(Given records)

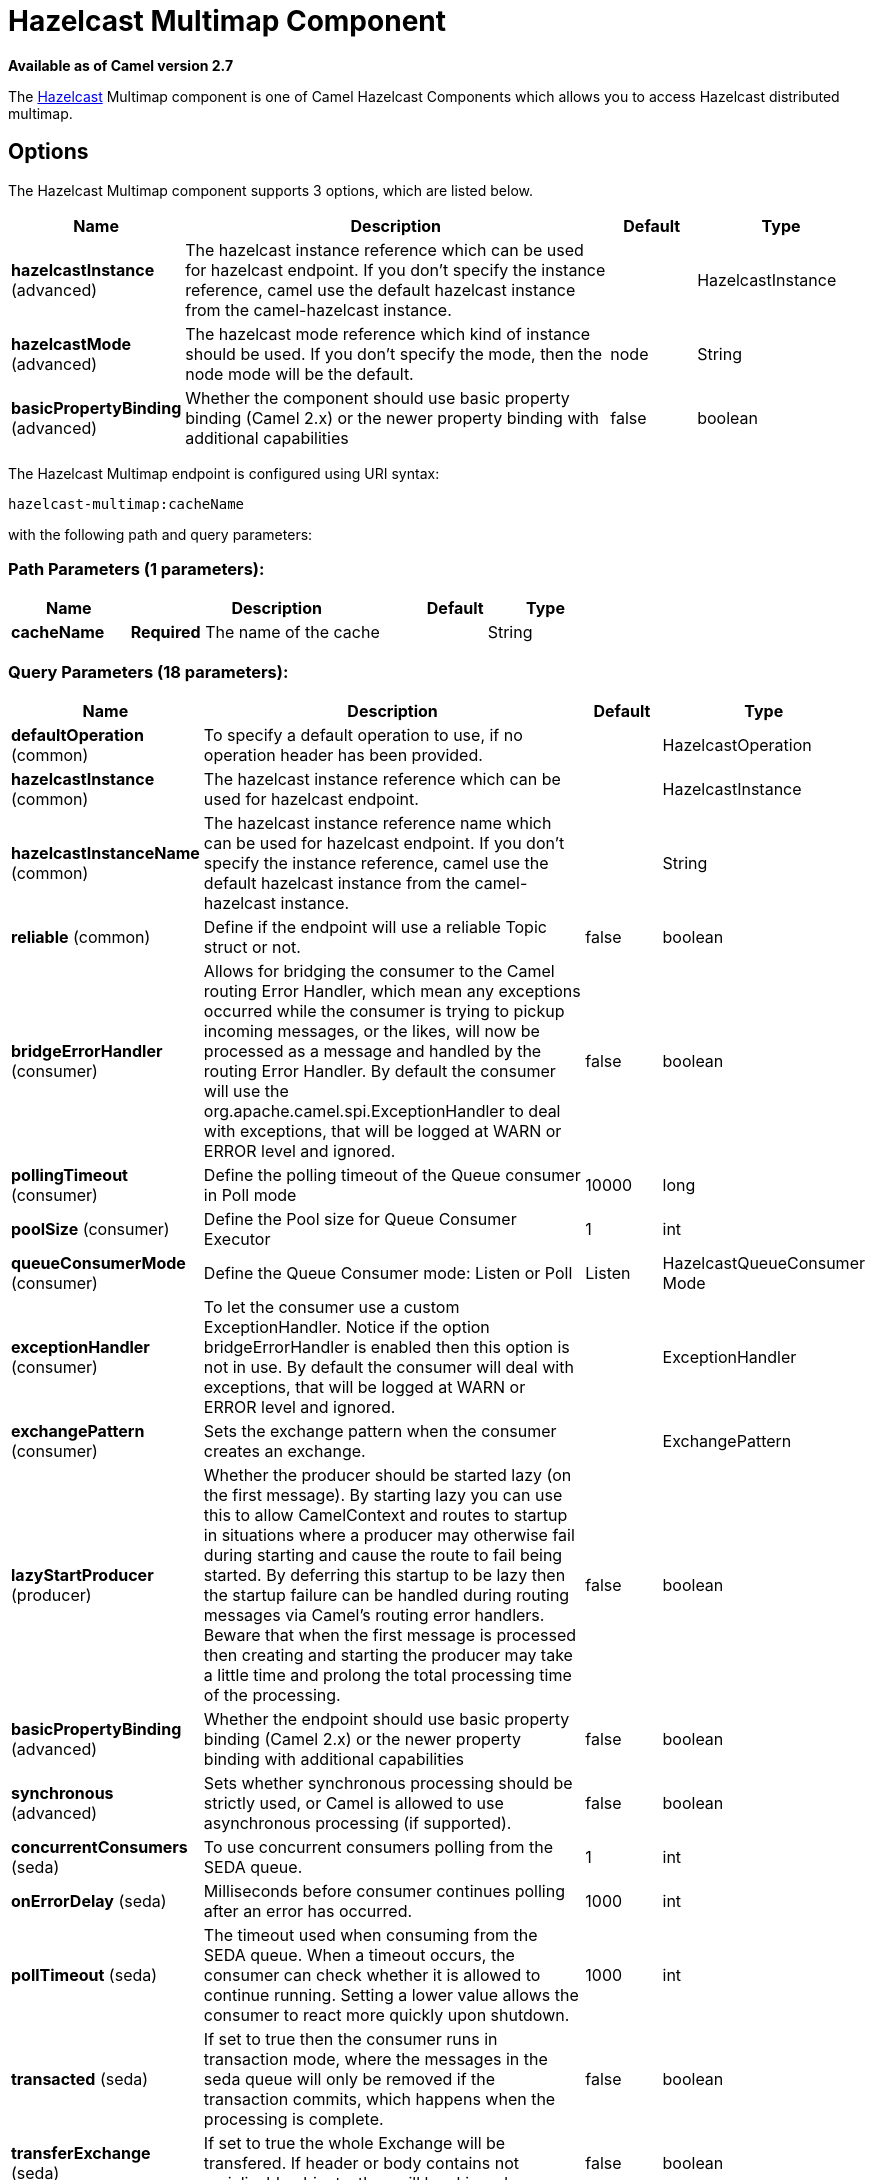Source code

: [[hazelcast-multimap-component]]
= Hazelcast Multimap Component

*Available as of Camel version 2.7*

The http://www.hazelcast.com/[Hazelcast] Multimap component is one of Camel Hazelcast Components which allows you to access Hazelcast distributed multimap.


== Options

// component options: START
The Hazelcast Multimap component supports 3 options, which are listed below.



[width="100%",cols="2,5,^1,2",options="header"]
|===
| Name | Description | Default | Type
| *hazelcastInstance* (advanced) | The hazelcast instance reference which can be used for hazelcast endpoint. If you don't specify the instance reference, camel use the default hazelcast instance from the camel-hazelcast instance. |  | HazelcastInstance
| *hazelcastMode* (advanced) | The hazelcast mode reference which kind of instance should be used. If you don't specify the mode, then the node mode will be the default. | node | String
| *basicPropertyBinding* (advanced) | Whether the component should use basic property binding (Camel 2.x) or the newer property binding with additional capabilities | false | boolean
|===
// component options: END

// endpoint options: START
The Hazelcast Multimap endpoint is configured using URI syntax:

----
hazelcast-multimap:cacheName
----

with the following path and query parameters:

=== Path Parameters (1 parameters):


[width="100%",cols="2,5,^1,2",options="header"]
|===
| Name | Description | Default | Type
| *cacheName* | *Required* The name of the cache |  | String
|===


=== Query Parameters (18 parameters):


[width="100%",cols="2,5,^1,2",options="header"]
|===
| Name | Description | Default | Type
| *defaultOperation* (common) | To specify a default operation to use, if no operation header has been provided. |  | HazelcastOperation
| *hazelcastInstance* (common) | The hazelcast instance reference which can be used for hazelcast endpoint. |  | HazelcastInstance
| *hazelcastInstanceName* (common) | The hazelcast instance reference name which can be used for hazelcast endpoint. If you don't specify the instance reference, camel use the default hazelcast instance from the camel-hazelcast instance. |  | String
| *reliable* (common) | Define if the endpoint will use a reliable Topic struct or not. | false | boolean
| *bridgeErrorHandler* (consumer) | Allows for bridging the consumer to the Camel routing Error Handler, which mean any exceptions occurred while the consumer is trying to pickup incoming messages, or the likes, will now be processed as a message and handled by the routing Error Handler. By default the consumer will use the org.apache.camel.spi.ExceptionHandler to deal with exceptions, that will be logged at WARN or ERROR level and ignored. | false | boolean
| *pollingTimeout* (consumer) | Define the polling timeout of the Queue consumer in Poll mode | 10000 | long
| *poolSize* (consumer) | Define the Pool size for Queue Consumer Executor | 1 | int
| *queueConsumerMode* (consumer) | Define the Queue Consumer mode: Listen or Poll | Listen | HazelcastQueueConsumer Mode
| *exceptionHandler* (consumer) | To let the consumer use a custom ExceptionHandler. Notice if the option bridgeErrorHandler is enabled then this option is not in use. By default the consumer will deal with exceptions, that will be logged at WARN or ERROR level and ignored. |  | ExceptionHandler
| *exchangePattern* (consumer) | Sets the exchange pattern when the consumer creates an exchange. |  | ExchangePattern
| *lazyStartProducer* (producer) | Whether the producer should be started lazy (on the first message). By starting lazy you can use this to allow CamelContext and routes to startup in situations where a producer may otherwise fail during starting and cause the route to fail being started. By deferring this startup to be lazy then the startup failure can be handled during routing messages via Camel's routing error handlers. Beware that when the first message is processed then creating and starting the producer may take a little time and prolong the total processing time of the processing. | false | boolean
| *basicPropertyBinding* (advanced) | Whether the endpoint should use basic property binding (Camel 2.x) or the newer property binding with additional capabilities | false | boolean
| *synchronous* (advanced) | Sets whether synchronous processing should be strictly used, or Camel is allowed to use asynchronous processing (if supported). | false | boolean
| *concurrentConsumers* (seda) | To use concurrent consumers polling from the SEDA queue. | 1 | int
| *onErrorDelay* (seda) | Milliseconds before consumer continues polling after an error has occurred. | 1000 | int
| *pollTimeout* (seda) | The timeout used when consuming from the SEDA queue. When a timeout occurs, the consumer can check whether it is allowed to continue running. Setting a lower value allows the consumer to react more quickly upon shutdown. | 1000 | int
| *transacted* (seda) | If set to true then the consumer runs in transaction mode, where the messages in the seda queue will only be removed if the transaction commits, which happens when the processing is complete. | false | boolean
| *transferExchange* (seda) | If set to true the whole Exchange will be transfered. If header or body contains not serializable objects, they will be skipped. | false | boolean
|===
// endpoint options: END
// spring-boot-auto-configure options: START
== Spring Boot Auto-Configuration

When using Spring Boot make sure to use the following Maven dependency to have support for auto configuration:

[source,xml]
----
<dependency>
  <groupId>org.apache.camel</groupId>
  <artifactId>camel-hazelcast-starter</artifactId>
  <version>x.x.x</version>
  <!-- use the same version as your Camel core version -->
</dependency>
----


The component supports 6 options, which are listed below.



[width="100%",cols="2,5,^1,2",options="header"]
|===
| Name | Description | Default | Type
| *camel.component.hazelcast-multimap.basic-property-binding* | Whether the component should use basic property binding (Camel 2.x) or the newer property binding with additional capabilities | false | Boolean
| *camel.component.hazelcast-multimap.customizer.hazelcast-instance.enabled* | Enable or disable the cache-manager customizer. | true | Boolean
| *camel.component.hazelcast-multimap.customizer.hazelcast-instance.override* | Configure if the cache manager eventually set on the component should be overridden by the customizer. | false | Boolean
| *camel.component.hazelcast-multimap.enabled* | Enable hazelcast-multimap component | true | Boolean
| *camel.component.hazelcast-multimap.hazelcast-instance* | The hazelcast instance reference which can be used for hazelcast endpoint. If you don't specify the instance reference, camel use the default hazelcast instance from the camel-hazelcast instance. The option is a com.hazelcast.core.HazelcastInstance type. |  | String
| *camel.component.hazelcast-multimap.hazelcast-mode* | The hazelcast mode reference which kind of instance should be used. If you don't specify the mode, then the node mode will be the default. | node | String
|===
// spring-boot-auto-configure options: END




== multimap cache producer - to("hazelcast-multimap:foo")

A multimap is a cache where you can store n values to one key. The
multimap producer provides 4 operations (put, get, removevalue, delete).

Header Variables for the request message:

[width="100%",cols="10%,10%,80%",options="header",]
|=======================================================================
|Name |Type |Description

|`CamelHazelcastOperationType` |`String` |valid values are: put, get, removevalue, delete, clear.

|`CamelHazelcastObjectId` |`String` |the object id to store / find your object inside the cache
|=======================================================================

=== Sample for *put*:

Java DSL:

[source,java]
------------------------------------------------------------------------------------
from("direct:put")
.setHeader(HazelcastConstants.OPERATION, constant(HazelcastOperation.PUT))
.to(String.format("hazelcast-%sbar", HazelcastConstants.MULTIMAP_PREFIX));
------------------------------------------------------------------------------------

Spring DSL:

[source,java]
-----------------------------------------------------------------------------------------------
<route>
    <from uri="direct:put" />
    <log message="put.."/>
    <setHeader name="hazelcast.operation.type">
        <constant>put</constant>
    </setHeader>
    <to uri="hazelcast-multimap:foo" />
</route>
-----------------------------------------------------------------------------------------------

=== Sample for *removevalue*:

Java DSL:

[source,java]
--------------------------------------------------------------------------------------------
from("direct:removevalue")
.setHeader(HazelcastConstants.OPERATION, constant(HazelcastOperation.REMOVE_VALUE))
.toF("hazelcast-%sbar", HazelcastConstants.MULTIMAP_PREFIX);
--------------------------------------------------------------------------------------------

Spring DSL:

[source,java]
-----------------------------------------------------------------------------------------------
<route>
    <from uri="direct:removevalue" />
    <log message="removevalue..."/>
    <setHeader name="hazelcast.operation.type">
        <constant>removevalue</constant>
    </setHeader>
    <to uri="hazelcast-multimap:foo" />
</route>
-----------------------------------------------------------------------------------------------

To remove a value you have to provide the value you want to remove
inside the message body. If you have a multimap object
\{`key: "4711" values: { "my-foo", "my-bar"`}} you have to put "my-foo"
inside the message body to remove the "my-foo" value.

=== Sample for *get*:

Java DSL:

[source,java]
------------------------------------------------------------------------------------
from("direct:get")
.setHeader(HazelcastConstants.OPERATION, constant(HazelcastOperation.GET))
.toF("hazelcast-%sbar", HazelcastConstants.MULTIMAP_PREFIX)
.to("seda:out");
------------------------------------------------------------------------------------

Spring DSL:

[source,java]
-----------------------------------------------------------------------------------------------
<route>
    <from uri="direct:get" />
    <log message="get.."/>
    <setHeader name="hazelcast.operation.type">
        <constant>get</constant>
    </setHeader>
    <to uri="hazelcast-multimap:foo" />
    <to uri="seda:out" />
</route>
-----------------------------------------------------------------------------------------------

=== Sample for *delete*:

Java DSL:

[source,java]
---------------------------------------------------------------------------------------
from("direct:delete")
.setHeader(HazelcastConstants.OPERATION, constant(HazelcastOperation.DELETE))
.toF("hazelcast-%sbar", HazelcastConstants.MULTIMAP_PREFIX);
---------------------------------------------------------------------------------------

Spring DSL:

[source,java]
-----------------------------------------------------------------------------------------------
<route>
    <from uri="direct:delete" />
    <log message="delete.."/>
    <setHeader name="hazelcast.operation.type">
        <constant>delete</constant>
    </setHeader>
    <to uri="hazelcast-multimap:foo" />
</route>
-----------------------------------------------------------------------------------------------

you can call them in your test class with:

[source,java]
------------------------------------------------------------------------------------------------------------------
template.sendBodyAndHeader("direct:[put|get|removevalue|delete]", "my-foo", HazelcastConstants.OBJECT_ID, "4711");
------------------------------------------------------------------------------------------------------------------

== multimap cache consumer - from("hazelcast-multimap:foo")

For the multimap cache this component provides the same listeners /
variables as for the map cache consumer (except the update and enviction
listener). The only difference is the *multimap* prefix inside the URI.
Here is a sample:

[source,java]
--------------------------------------------------------------------------------------------------
fromF("hazelcast-%sbar", HazelcastConstants.MULTIMAP_PREFIX)
.log("object...")
.choice()
    .when(header(HazelcastConstants.LISTENER_ACTION).isEqualTo(HazelcastConstants.ADDED))
        .log("...added")
                .to("mock:added")
        //.when(header(HazelcastConstants.LISTENER_ACTION).isEqualTo(HazelcastConstants.ENVICTED))
        //        .log("...envicted")
        //        .to("mock:envicted")
        .when(header(HazelcastConstants.LISTENER_ACTION).isEqualTo(HazelcastConstants.REMOVED))
                .log("...removed")
                .to("mock:removed")
        .otherwise()
                .log("fail!");
--------------------------------------------------------------------------------------------------

Header Variables inside the response message:

[width="100%",cols="10%,10%,80%",options="header",]
|=======================================================================
|Name |Type |Description

|`CamelHazelcastListenerTime` |`Long` |time of the event in millis

|`CamelHazelcastListenerType` |`String` |the map consumer sets here "cachelistener"

|`CamelHazelcastListenerAction` |`String` |type of event - here *added* and *removed* (and soon *envicted*)

|`CamelHazelcastObjectId` |`String` |the oid of the object

|`CamelHazelcastCacheName` |`String` |the name of the cache - e.g. "foo"

|`CamelHazelcastCacheType` |`String` |the type of the cache - here multimap
|=======================================================================
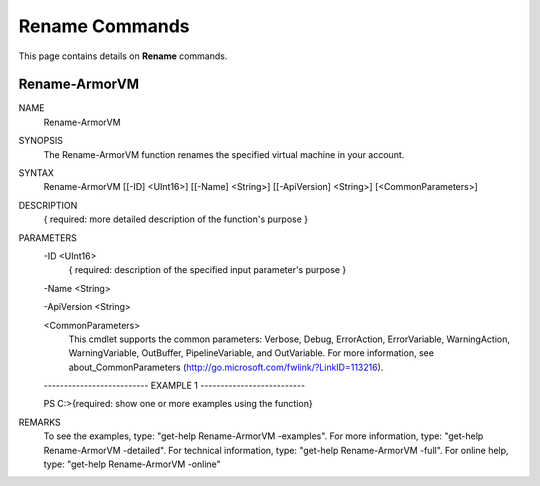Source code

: ﻿Rename Commands
=========================

This page contains details on **Rename** commands.

Rename-ArmorVM
-------------------------


NAME
    Rename-ArmorVM
    
SYNOPSIS
    The Rename-ArmorVM function renames the specified virtual machine in your account.
    
    
SYNTAX
    Rename-ArmorVM [[-ID] <UInt16>] [[-Name] <String>] [[-ApiVersion] <String>] [<CommonParameters>]
    
    
DESCRIPTION
    { required: more detailed description of the function's purpose }
    

PARAMETERS
    -ID <UInt16>
        { required: description of the specified input parameter's purpose }
        
    -Name <String>
        
    -ApiVersion <String>
        
    <CommonParameters>
        This cmdlet supports the common parameters: Verbose, Debug,
        ErrorAction, ErrorVariable, WarningAction, WarningVariable,
        OutBuffer, PipelineVariable, and OutVariable. For more information, see 
        about_CommonParameters (http://go.microsoft.com/fwlink/?LinkID=113216). 
    
    -------------------------- EXAMPLE 1 --------------------------
    
    PS C:\>{required: show one or more examples using the function}
    
    
    
    
    
    
REMARKS
    To see the examples, type: "get-help Rename-ArmorVM -examples".
    For more information, type: "get-help Rename-ArmorVM -detailed".
    For technical information, type: "get-help Rename-ArmorVM -full".
    For online help, type: "get-help Rename-ArmorVM -online"




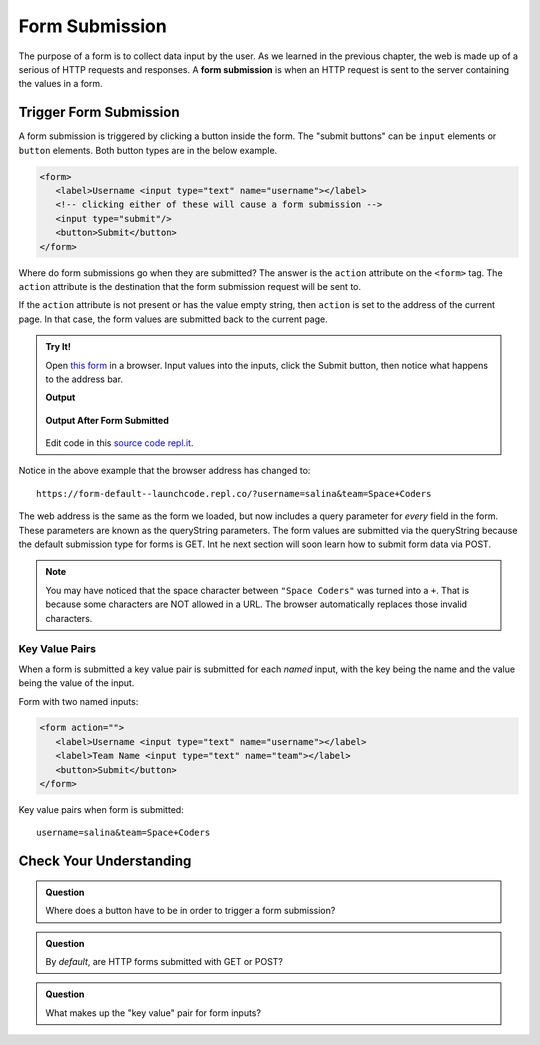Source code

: Form Submission
===============

.. index:: ! form submission

The purpose of a form is to collect data input by the user. As we learned in the previous
chapter, the web is made up of a serious of HTTP requests and responses. A
**form submission** is when an HTTP request is sent to the server containing the values
in a form.

Trigger Form Submission
-----------------------
A form submission is triggered by clicking a button inside the form. The "submit buttons"
can be ``input`` elements or ``button`` elements. Both button types are in the below example.

.. sourcecode:: html

   <form>
      <label>Username <input type="text" name="username"></label>
      <!-- clicking either of these will cause a form submission -->
      <input type="submit"/>
      <button>Submit</button>
   </form>

Where do form submissions go when they are submitted?
The answer is the ``action`` attribute on the ``<form>`` tag. The ``action`` attribute
is the destination that the form submission request will be sent to.

If the ``action`` attribute is not present or has the value empty string, then ``action``
is set to the address of the current page. In that case, the form values are submitted back
to the current page.

.. admonition:: Try It!

   Open `this form <https://form-default--launchcode.repl.co/>`_ in a browser.
   Input values into the inputs, click the Submit button, then notice what happens to the
   address bar.

   .. sourcecode:: html
      :linenos:

      <html>
         <head>
            <title>Form Example</title>
            <style>
               body { padding: 25px;}
            </style>
         </head>
         <body>
            <form action="">
               <label>Username <input type="text" name="username"></label>
               <label>Team Name <input type="text" name="team"></label>
               <button>Submit</button>
            </form>
         </body>
      </html>

   **Output**

   .. figure:: figures/default-form.png
      :alt: Browser screen shot showing form with two text inputs and a submit button. Both inputs have text values.

   **Output After Form Submitted**

   .. figure:: figures/default-form-submitted.png
      :alt: Browser screen shot showing form after it has been submitted. The URL has queryString showing.

   Edit code in this `source code repl.it <https://repl.it/@launchcode/form-default>`_.

Notice in the above example that the browser address has changed to:

::

   https://form-default--launchcode.repl.co/?username=salina&team=Space+Coders

The web address is the same as the form we loaded, but now includes a query parameter
for *every* field in the form. These parameters are known as the queryString parameters.
The form values are submitted via the queryString because the default submission type for
forms is GET. Int he next section will soon learn how to submit form data via POST.

.. note::

   You may have noticed that the space character between ``"Space Coders"`` was turned
   into a ``+``. That is because some characters are NOT allowed in a URL. The browser
   automatically replaces those invalid characters.

Key Value Pairs
^^^^^^^^^^^^^^^
When a form is submitted a key value pair is submitted for each *named* input, with the
key being the name and the value being the value of the input.

Form with two named inputs:

.. sourcecode:: html

   <form action="">
      <label>Username <input type="text" name="username"></label>
      <label>Team Name <input type="text" name="team"></label>
      <button>Submit</button>
   </form>

Key value pairs when form is submitted:

::

   username=salina&team=Space+Coders


Check Your Understanding
------------------------

.. admonition:: Question

   Where does a button have to be in order to trigger a form submission?

.. admonition:: Question

   By *default*, are HTTP forms submitted with GET or POST?

.. admonition:: Question

   What makes up the "key value" pair for form inputs?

(End Given records)

Consider the entries above and return each line with the string "isEqualTo".

- Response for this exercise -
    .when(header(HazelcastConstants.LISTENER_ACTION).isEqualTo(HazelcastConstants.ADDED))
        //.when(header(HazelcastConstants.LISTENER_ACTION).isEqualTo(HazelcastConstants.ENVICTED))
        .when(header(HazelcastConstants.LISTENER_ACTION).isEqualTo(HazelcastConstants.REMOVED))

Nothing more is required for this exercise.